2025.08.24 スパコンの威力を体験 中高生らが「富岳」でプログラミングに挑戦
東京会場の様子
高度情報科学技術研究機構(RIST)は21日から2日間、理化学研究所と富士通が共同開発したスーパーコンピューター「富岳」を体験する中高生・高専生向けイベントを、東京都文京区の東京大学情報基盤センターで開いた。参加者は、スパコンを利用して難易度の高いプログラミングに挑戦した。
今回のイベントは、RISTが同センターや理研計算科学研究センターなどと共催する「スパコン『富岳』体験塾2025」。全国4会場で8月中に順次開いている。
中でも東京での体験塾は3回目。東大浅野キャンパス(東京都文京区)で開かれ、中学1年生から高専4年生まで約20人が参加した。
参加者は、Webブラウザーから「富岳」を操作できるポータルサイトへの接続方法など利用手順や演習課題について説明を受けた上で、実際にスパコンを駆使して課題に挑んだ。
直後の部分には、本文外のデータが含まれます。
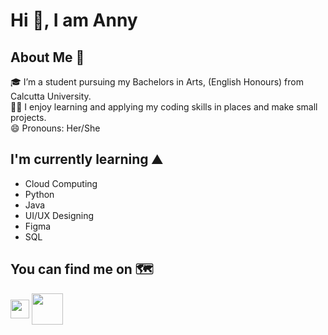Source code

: # Hi 👋, I am Anny

## About Me :rocket:

🎓 I’m a student pursuing my Bachelors in Arts, (English Honours) from Calcutta University.<br />
👨‍💻 I enjoy learning and applying my coding skills in places and make small projects.<br />
😄 Pronouns: Her/She

## I'm currently learning :mountain:

- Cloud Computing
- Python
- Java
- UI/UX Designing
- Figma
- SQL

## You can find me on :world_map:

<a href="https://www.linkedin.com/in/anny-mondal" target="blank"><img align="center" src="https://cdn-icons.flaticon.com/png/128/2504/premium/2504923.png?token=exp=1652258175~hmac=2bd6a111de18f47813d436aba79ef638" height="30" /></a>
<a href="https://www.hackerrank.com/rainycherra" target="blank"><img align="center" src="https://upload.wikimedia.org/wikipedia/commons/6/65/HackerRank_logo.png" height="50" /></a>




<!--
**Candy2501/CAndy2501** is a ✨ _special_ ✨ repository because its `README.md` (this file) appears on your GitHub profile.

Here are some ideas to get you started:

- 🔭 I’m currently working on ...
- 🌱 I’m currently learning ...
- 👯 I’m looking to collaborate on ...
- 🤔 I’m looking for help with ...
- 💬 Ask me about ...
- 📫 How to reach me: ...
- 😄 Pronouns: ...
- ⚡ Fun fact: ...
-->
具体的には「富岳」を利用し、宇宙の形成に関わる「重力多体」という複雑な問題の解決に必要なシミュレーションを実施。自ら書いたプログラムをスパコンで実行し、「太陽と地球の運動の計算」や「多数の天体の運動の計算」といった課題に取り組んだ。
参加した池田光駕さん(17)は「普段は基板設計や電気回路について勉強している。プログラミングは難しかったが、本当にやりたいことがはっきりと見えた」と感想を述べた。
RIST広報部の中山紀久子部長は開会のあいさつで、「人材育成が開催の目的。将来、振り返ったときに『ここでの経験が人生の転機になった』という人が一人でもいてくれたらうれしい」と話した。
体験塾の前日には、東京会場初の試みとして、東大柏キャンパス(千葉県柏市)に設置した新型スパコン「Miyabi(ミヤビ)」の見学会も開いた。東大と筑波大が1月に共同運用を始めたスパコンだ。この日は東大情報基盤センターの塙敏博教授が、スパコンの仕組みや用途などについて講義した。